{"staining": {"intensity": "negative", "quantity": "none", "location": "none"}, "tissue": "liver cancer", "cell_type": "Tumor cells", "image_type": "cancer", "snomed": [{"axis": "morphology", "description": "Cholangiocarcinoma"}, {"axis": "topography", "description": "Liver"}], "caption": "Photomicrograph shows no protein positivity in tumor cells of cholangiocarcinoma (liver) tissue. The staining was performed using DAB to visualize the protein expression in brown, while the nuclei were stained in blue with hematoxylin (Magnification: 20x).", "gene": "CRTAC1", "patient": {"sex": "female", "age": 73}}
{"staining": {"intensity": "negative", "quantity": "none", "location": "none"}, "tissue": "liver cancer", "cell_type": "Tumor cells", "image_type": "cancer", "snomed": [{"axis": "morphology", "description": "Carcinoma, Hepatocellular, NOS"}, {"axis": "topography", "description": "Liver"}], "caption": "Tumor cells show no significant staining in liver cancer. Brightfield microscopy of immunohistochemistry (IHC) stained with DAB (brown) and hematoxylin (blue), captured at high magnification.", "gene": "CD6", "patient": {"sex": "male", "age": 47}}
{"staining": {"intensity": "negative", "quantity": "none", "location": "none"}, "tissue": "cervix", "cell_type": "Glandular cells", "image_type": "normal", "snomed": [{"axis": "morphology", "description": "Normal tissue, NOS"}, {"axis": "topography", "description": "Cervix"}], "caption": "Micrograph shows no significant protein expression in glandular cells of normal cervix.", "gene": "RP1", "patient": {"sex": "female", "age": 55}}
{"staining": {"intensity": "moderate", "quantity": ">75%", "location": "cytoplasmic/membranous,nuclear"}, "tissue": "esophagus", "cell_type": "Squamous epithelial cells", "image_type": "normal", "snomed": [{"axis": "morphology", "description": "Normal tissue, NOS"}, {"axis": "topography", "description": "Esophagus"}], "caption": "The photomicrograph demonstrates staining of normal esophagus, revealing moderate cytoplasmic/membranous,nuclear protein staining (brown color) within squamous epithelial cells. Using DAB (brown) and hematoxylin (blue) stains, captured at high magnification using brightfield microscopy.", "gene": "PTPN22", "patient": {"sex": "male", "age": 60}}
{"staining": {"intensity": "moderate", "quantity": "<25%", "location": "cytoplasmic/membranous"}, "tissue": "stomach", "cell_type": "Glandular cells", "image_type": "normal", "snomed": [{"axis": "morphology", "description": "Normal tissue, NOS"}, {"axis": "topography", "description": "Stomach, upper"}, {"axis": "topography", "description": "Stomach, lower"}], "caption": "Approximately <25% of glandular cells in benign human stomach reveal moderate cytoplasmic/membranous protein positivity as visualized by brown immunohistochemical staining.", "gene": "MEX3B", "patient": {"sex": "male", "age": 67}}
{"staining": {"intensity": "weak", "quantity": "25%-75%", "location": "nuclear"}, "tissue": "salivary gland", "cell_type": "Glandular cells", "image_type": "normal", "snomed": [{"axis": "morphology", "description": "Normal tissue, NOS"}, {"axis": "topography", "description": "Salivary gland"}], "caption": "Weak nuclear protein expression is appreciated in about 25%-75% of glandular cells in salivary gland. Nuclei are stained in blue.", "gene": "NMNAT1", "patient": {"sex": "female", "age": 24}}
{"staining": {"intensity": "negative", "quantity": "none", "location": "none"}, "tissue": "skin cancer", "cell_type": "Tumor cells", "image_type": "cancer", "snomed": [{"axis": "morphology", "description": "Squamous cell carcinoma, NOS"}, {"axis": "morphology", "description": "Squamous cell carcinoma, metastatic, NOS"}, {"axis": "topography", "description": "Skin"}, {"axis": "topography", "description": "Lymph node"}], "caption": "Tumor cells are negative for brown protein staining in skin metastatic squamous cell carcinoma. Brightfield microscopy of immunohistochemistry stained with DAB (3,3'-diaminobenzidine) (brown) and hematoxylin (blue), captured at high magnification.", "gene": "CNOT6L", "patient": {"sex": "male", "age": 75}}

§ What needs to be done
What is needed is an exact copy of all the records above.

§ Answer box
{"staining": {"intensity": "negative", "quantity": "none", "location": "none"}, "tissue": "liver cancer", "cell_type": "Tumor cells", "image_type": "cancer", "snomed": [{"axis": "morphology", "description": "Cholangiocarcinoma"}, {"axis": "topography", "description": "Liver"}], "caption": "Photomicrograph shows no protein positivity in tumor cells of cholangiocarcinoma (liver) tissue. The staining was performed using DAB to visualize the protein expression in brown, while the nuclei were stained in blue with hematoxylin (Magnification: 20x).", "gene": "CRTAC1", "patient": {"sex": "female", "age": 73}}
{"staining": {"intensity": "negative", "quantity": "none", "location": "none"}, "tissue": "liver cancer", "cell_type": "Tumor cells", "image_type": "cancer", "snomed": [{"axis": "morphology", "description": "Carcinoma, Hepatocellular, NOS"}, {"axis": "topography", "description": "Liver"}], "caption": "Tumor cells show no significant staining in liver cancer. Brightfield microscopy of immunohistochemistry (IHC) stained with DAB (brown) and hematoxylin (blue), captured at high magnification.", "gene": "CD6", "patient": {"sex": "male", "age": 47}}
{"staining": {"intensity": "negative", "quantity": "none", "location": "none"}, "tissue": "cervix", "cell_type": "Glandular cells", "image_type": "normal", "snomed": [{"axis": "morphology", "description": "Normal tissue, NOS"}, {"axis": "topography", "description": "Cervix"}], "caption": "Micrograph shows no significant protein expression in glandular cells of normal cervix.", "gene": "RP1", "patient": {"sex": "female", "age": 55}}
{"staining": {"intensity": "moderate", "quantity": ">75%", "location": "cytoplasmic/membranous,nuclear"}, "tissue": "esophagus", "cell_type": "Squamous epithelial cells", "image_type": "normal", "snomed": [{"axis": "morphology", "description": "Normal tissue, NOS"}, {"axis": "topography", "description": "Esophagus"}], "caption": "The photomicrograph demonstrates staining of normal esophagus, revealing moderate cytoplasmic/membranous,nuclear protein staining (brown color) within squamous epithelial cells. Using DAB (brown) and hematoxylin (blue) stains, captured at high magnification using brightfield microscopy.", "gene": "PTPN22", "patient": {"sex": "male", "age": 60}}
{"staining": {"intensity": "moderate", "quantity": "<25%", "location": "cytoplasmic/membranous"}, "tissue": "stomach", "cell_type": "Glandular cells", "image_type": "normal", "snomed": [{"axis": "morphology", "description": "Normal tissue, NOS"}, {"axis": "topography", "description": "Stomach, upper"}, {"axis": "topography", "description": "Stomach, lower"}], "caption": "Approximately <25% of glandular cells in benign human stomach reveal moderate cytoplasmic/membranous protein positivity as visualized by brown immunohistochemical staining.", "gene": "MEX3B", "patient": {"sex": "male", "age": 67}}
{"staining": {"intensity": "weak", "quantity": "25%-75%", "location": "nuclear"}, "tissue": "salivary gland", "cell_type": "Glandular cells", "image_type": "normal", "snomed": [{"axis": "morphology", "description": "Normal tissue, NOS"}, {"axis": "topography", "description": "Salivary gland"}], "caption": "Weak nuclear protein expression is appreciated in about 25%-75% of glandular cells in salivary gland. Nuclei are stained in blue.", "gene": "NMNAT1", "patient": {"sex": "female", "age": 24}}
{"staining": {"intensity": "negative", "quantity": "none", "location": "none"}, "tissue": "skin cancer", "cell_type": "Tumor cells", "image_type": "cancer", "snomed": [{"axis": "morphology", "description": "Squamous cell carcinoma, NOS"}, {"axis": "morphology", "description": "Squamous cell carcinoma, metastatic, NOS"}, {"axis": "topography", "description": "Skin"}, {"axis": "topography", "description": "Lymph node"}], "caption": "Tumor cells are negative for brown protein staining in skin metastatic squamous cell carcinoma. Brightfield microscopy of immunohistochemistry stained with DAB (3,3'-diaminobenzidine) (brown) and hematoxylin (blue), captured at high magnification.", "gene": "CNOT6L", "patient": {"sex": "male", "age": 75}}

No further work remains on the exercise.